### COMPLETE THE FOLLOWING
#1 Answer these from the article on S3 versioning with boto, one line each:
(a) With versioning enabled, what can users do with every version of an object in a bucket?
(b) Where in the AWS web console is the toggle for bucket versioning?
(c) Which call in the Python code turns versioning off?
#2 Pick up the article on S3 versioning with boto after its final sentence and keep writing it.

### SOURCE DOCUMENT
---
Versioning & Retrieving Files From AWS S3 With Boto

Introduction

Amazon S3 (Amazon Simple Storage Service) is an object storage service offered by Amazon Web Services. For S3 buckets, if versioning is enabled, users can preserve, retrieve, and restore every version of the object stored in the bucket.

In this article, we will understand how to enable versioning for a bucket and retrieve all versions of an object from AWS web interface as well as Python boto library.

Versioning of Bucket

Bucket versioning can be changed with a toggle button from the AWS web console in the bucket properties.

We can do the same with Python boto3 library.

import boto3


bucket_name = 'avilpage'

s3 = boto3.resource('s3')
versioning = s3.BucketVersioning(bucket_name)

# check status
print(versioning.status)

# enable versioning
versioning.enable()

# disable versioning
versioning.suspend()

Retrieving Objects

Once versioning is enabled, we can store multiple versions of an object by uploading an object multiple times with the same key.
---
### SUPPLIED ENTRIES
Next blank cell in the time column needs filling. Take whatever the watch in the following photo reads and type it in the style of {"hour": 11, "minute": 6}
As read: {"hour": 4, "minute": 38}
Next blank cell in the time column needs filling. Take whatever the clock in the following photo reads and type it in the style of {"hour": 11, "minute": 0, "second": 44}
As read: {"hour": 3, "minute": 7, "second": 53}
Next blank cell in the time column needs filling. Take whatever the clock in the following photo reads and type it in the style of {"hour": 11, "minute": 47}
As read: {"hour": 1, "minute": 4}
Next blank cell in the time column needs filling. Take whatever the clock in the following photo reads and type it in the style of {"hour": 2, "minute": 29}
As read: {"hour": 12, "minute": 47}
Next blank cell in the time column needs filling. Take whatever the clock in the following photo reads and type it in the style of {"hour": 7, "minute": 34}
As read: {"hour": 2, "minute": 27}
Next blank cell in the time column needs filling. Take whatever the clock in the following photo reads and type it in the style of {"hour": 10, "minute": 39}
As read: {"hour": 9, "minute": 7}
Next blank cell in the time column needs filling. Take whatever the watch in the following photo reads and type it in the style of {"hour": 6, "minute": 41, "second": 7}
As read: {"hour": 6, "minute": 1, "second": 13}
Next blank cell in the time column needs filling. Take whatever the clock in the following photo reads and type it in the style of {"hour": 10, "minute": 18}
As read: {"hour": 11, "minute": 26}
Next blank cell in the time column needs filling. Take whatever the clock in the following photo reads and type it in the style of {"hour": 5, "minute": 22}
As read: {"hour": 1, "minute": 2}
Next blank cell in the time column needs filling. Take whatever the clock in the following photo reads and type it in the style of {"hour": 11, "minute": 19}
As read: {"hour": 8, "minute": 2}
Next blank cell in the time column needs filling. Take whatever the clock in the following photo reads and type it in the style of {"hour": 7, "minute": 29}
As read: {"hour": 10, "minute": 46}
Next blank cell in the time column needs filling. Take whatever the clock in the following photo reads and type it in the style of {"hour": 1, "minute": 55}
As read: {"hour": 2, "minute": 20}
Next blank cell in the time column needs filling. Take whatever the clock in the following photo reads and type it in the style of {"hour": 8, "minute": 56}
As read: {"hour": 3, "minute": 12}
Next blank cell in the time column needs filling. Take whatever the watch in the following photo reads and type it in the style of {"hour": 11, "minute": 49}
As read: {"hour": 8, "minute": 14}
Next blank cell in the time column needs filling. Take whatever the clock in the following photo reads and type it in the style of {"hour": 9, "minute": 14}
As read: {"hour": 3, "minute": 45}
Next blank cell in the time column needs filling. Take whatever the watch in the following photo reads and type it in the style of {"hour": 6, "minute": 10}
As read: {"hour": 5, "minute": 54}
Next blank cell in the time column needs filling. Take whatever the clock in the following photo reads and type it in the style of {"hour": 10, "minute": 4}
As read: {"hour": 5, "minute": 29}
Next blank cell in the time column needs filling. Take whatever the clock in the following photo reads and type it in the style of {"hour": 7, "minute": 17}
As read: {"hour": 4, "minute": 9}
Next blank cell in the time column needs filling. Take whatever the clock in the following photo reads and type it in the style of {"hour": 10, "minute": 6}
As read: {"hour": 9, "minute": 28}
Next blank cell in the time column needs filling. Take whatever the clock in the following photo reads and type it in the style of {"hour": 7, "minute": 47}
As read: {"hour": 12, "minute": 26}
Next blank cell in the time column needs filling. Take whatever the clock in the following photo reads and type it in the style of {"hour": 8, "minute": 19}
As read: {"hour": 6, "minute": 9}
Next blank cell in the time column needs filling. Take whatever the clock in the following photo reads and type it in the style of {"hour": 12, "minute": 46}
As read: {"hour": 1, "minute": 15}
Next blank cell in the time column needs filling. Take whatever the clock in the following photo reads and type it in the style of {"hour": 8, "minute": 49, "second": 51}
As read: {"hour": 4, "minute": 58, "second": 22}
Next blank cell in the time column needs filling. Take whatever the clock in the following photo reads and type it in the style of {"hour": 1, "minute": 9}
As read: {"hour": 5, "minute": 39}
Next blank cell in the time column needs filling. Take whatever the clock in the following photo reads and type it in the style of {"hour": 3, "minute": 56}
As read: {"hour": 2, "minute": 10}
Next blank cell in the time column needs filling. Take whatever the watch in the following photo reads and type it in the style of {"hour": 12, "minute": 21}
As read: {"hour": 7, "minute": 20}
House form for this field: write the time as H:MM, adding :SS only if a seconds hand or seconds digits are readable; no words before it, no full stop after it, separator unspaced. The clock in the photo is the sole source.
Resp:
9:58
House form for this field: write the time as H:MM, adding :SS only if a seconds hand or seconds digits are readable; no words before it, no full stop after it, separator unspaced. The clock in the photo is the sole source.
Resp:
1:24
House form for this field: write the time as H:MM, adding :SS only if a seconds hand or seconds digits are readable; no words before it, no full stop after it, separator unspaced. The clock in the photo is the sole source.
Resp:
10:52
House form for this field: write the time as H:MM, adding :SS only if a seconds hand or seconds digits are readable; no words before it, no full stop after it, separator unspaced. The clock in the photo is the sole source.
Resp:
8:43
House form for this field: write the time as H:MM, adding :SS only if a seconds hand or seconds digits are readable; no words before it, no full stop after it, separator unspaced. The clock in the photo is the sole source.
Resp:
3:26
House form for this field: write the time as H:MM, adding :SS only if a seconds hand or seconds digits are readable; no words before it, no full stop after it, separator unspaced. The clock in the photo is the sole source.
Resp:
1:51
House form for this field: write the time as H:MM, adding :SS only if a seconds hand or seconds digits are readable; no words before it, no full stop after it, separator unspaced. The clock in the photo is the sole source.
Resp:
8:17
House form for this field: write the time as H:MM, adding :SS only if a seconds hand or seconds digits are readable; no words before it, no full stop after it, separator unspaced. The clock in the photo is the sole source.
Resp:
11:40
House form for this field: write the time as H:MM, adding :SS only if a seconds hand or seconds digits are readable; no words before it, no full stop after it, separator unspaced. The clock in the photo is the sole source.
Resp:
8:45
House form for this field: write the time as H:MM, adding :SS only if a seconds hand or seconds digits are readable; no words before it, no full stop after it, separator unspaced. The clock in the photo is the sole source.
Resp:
---
### ANSWERS GIVEN
#1
(a) They can preserve, retrieve, and restore it.
(b) In the bucket properties.
(c) versioning.suspend()

#2
We can write a simple script to generate a text file with a random text and upload it to S3.

import random
import string

import boto3

file_name = 'test.txt'
key = file_name
s3 = boto3.client('s3')

with open(file_name, 'w') as fh:
    data = ''.join(random.choice(string.ascii_letters) for _ in range(10))
    fh.write(data)

s3.upload_file(key, bucket_name, file_name)

If this script is executed multiple times, the same file gets overridden with a different version id with the same key in the bucket.

We can see all the versions of the file from the bucket by selecting the file and then clicking drop-down at Latest version.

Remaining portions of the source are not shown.